Arunava Kar | The Benchmarking Conference | LDC-IL

Developing A Benchmarking Tool for Indian Sentiment Analysis models

Arunava Kar

Research Scholar
Centre for Applied Linguistics and Translation Studies
University Hyderabad


Abstract

Sentiment analysis has emerged as one of the important task and use-case of machine learning. It is used by business to understand the business prospect and acceptance of their product as well as by the researcher and strategists who try to fathom the direction and depth of the online interactions It is often the core part of many statistical survey projects, business decisions and many upstream tasks like hate-speech detection (Santosh and Aravind, 2019). Leveraging the power of state-of-the-art architecture like transformer, the sentiment analysis model become very efficient as well as accurate. It is now possible to build multilingual sentiment analysis using the pre-trained multilingual transformer models like xml-roberta (Liu et al., 2019).

However, Indian internet users are predominantly multilingual as it is evident from their online interaction. Hence, sentiment analysis models built for Indian languages should be able to understand and analyse code-mixed content (Choudhary et al., 2023). Furthermore, all Indian languages use different scripts which is also a challenge as models need to recognize the script to understand the content (Bhargava et al., 2016). Therefore, the evaluation and benchmarking tool for the sentiment analysis models specifically developed for Indian language needs to incorporate very high linguistic diversity which is the characteristics of online interaction of the Indian people.

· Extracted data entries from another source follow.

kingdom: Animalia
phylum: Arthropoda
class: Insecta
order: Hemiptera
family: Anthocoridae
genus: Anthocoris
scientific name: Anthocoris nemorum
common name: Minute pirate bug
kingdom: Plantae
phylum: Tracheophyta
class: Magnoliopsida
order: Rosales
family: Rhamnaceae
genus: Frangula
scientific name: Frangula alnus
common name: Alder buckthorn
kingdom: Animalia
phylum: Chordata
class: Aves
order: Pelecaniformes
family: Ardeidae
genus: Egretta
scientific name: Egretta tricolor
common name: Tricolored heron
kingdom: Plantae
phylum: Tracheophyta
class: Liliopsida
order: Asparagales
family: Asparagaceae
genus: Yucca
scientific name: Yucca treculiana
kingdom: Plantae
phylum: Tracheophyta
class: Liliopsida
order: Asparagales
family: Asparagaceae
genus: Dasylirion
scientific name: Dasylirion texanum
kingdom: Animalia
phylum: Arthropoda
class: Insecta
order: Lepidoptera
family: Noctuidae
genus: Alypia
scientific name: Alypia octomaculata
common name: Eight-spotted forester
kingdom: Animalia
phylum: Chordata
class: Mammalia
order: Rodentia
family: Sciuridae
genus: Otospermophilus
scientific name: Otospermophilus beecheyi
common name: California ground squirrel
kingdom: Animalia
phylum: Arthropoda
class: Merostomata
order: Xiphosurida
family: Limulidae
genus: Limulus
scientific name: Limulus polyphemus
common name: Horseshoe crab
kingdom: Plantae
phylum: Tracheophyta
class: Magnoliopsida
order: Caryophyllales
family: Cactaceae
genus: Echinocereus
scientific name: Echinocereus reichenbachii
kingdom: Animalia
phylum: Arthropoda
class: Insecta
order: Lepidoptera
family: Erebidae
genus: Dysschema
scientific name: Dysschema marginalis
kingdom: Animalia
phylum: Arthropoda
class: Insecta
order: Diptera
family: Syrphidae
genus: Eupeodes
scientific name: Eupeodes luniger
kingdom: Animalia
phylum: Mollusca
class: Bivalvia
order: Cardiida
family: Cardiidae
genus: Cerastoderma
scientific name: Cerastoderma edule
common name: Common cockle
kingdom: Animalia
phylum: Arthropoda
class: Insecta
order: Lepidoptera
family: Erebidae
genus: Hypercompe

Here, I propose a novel benchmarking tool that evaluates the accuracy level of sentiment analysis models developed for Indian languages. I have developed benchmarking datasets comprising user’s online comment in different Indian languages. Right now, there are only Bangla and Hindi dataset created. Each dataset is divided into three sentiment classes: positive, negative and neutral. I have specifically included challenging cases like code-mixed sentence, sentence where two different script is used, incomplete sentences, emojis, sarcasm etc. An API is developed on the top of this dataset which can evaluate a sentiment analysis model and output its accuracy. I have evaluated 4 different sentiment analysis models created for Bangla and Hindi language. This paper describes the development of the datasets as well as the API and presents the result. I hope it will be a valuable tool for the evaluation and benchmarking of the sentiment analysis models.